══ Data under study ══

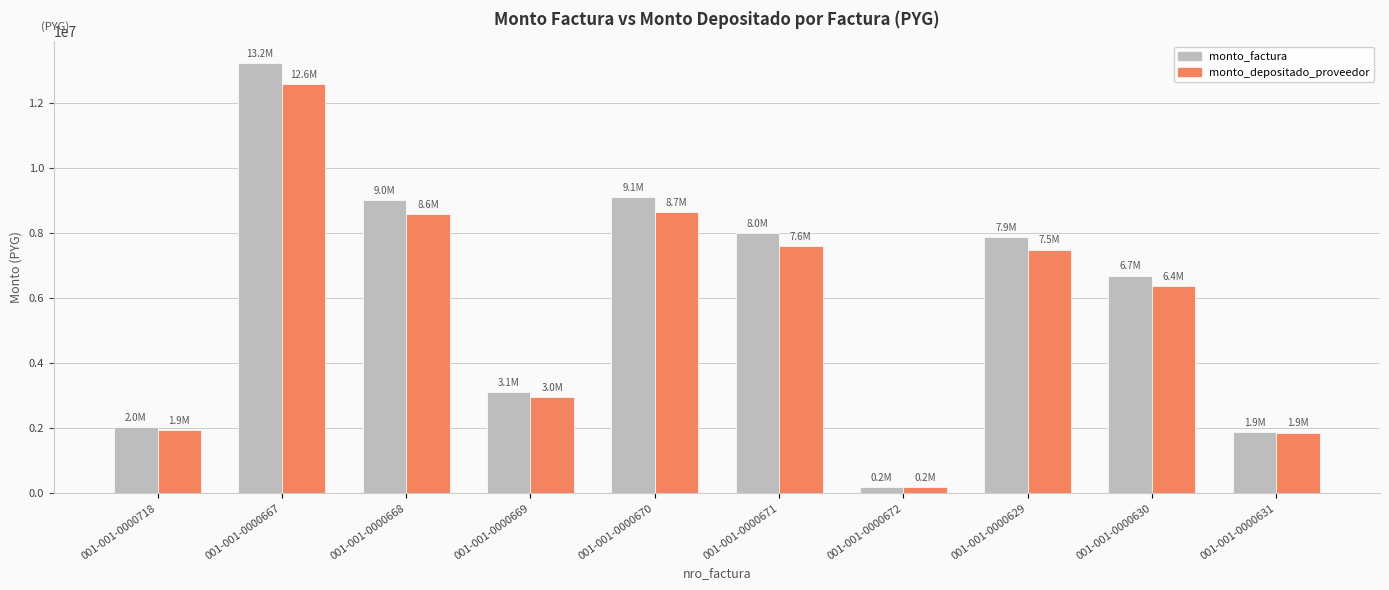

What is the maximum value for monto_depositado_proveedor?

12600509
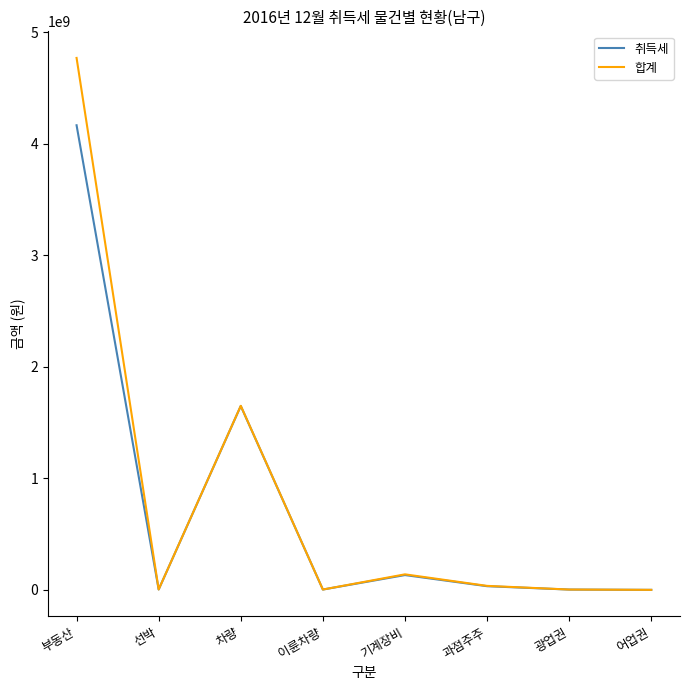

What is the greatest value displayed?

4770744590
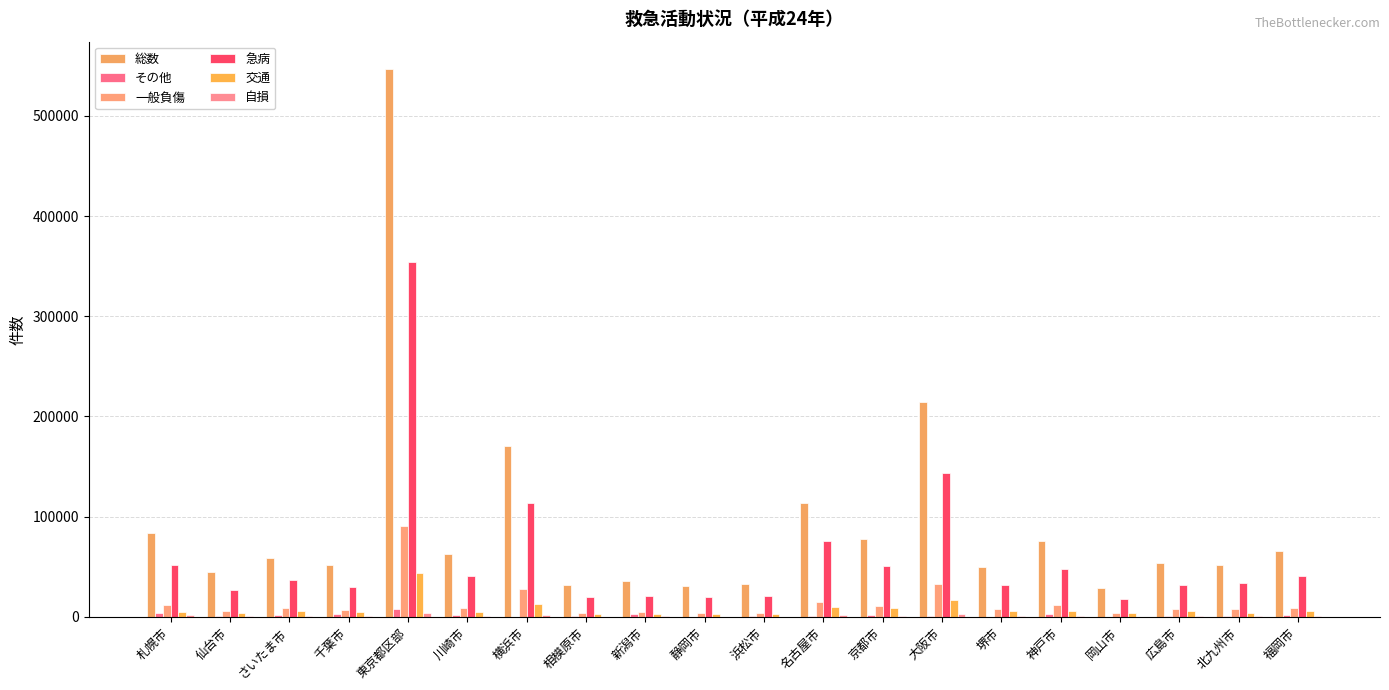

What is the average value of the 急病 series?

60558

═══

- **Try it**
Render the lines above as a Markdown table with the columns "Row" and "Line", one numbered row per line. Skip blank lines and leave the pictures out.

- **Written response**
| Row | Line |
|---|---|
| 1 | What is the maximum value for monto_depositado_proveedor? |
| 2 | 12600509 |
| 3 | What is the greatest value displayed? |
| 4 | 4770744590 |
| 5 | What is the average value of the 急病 series? |
| 6 | 60558 |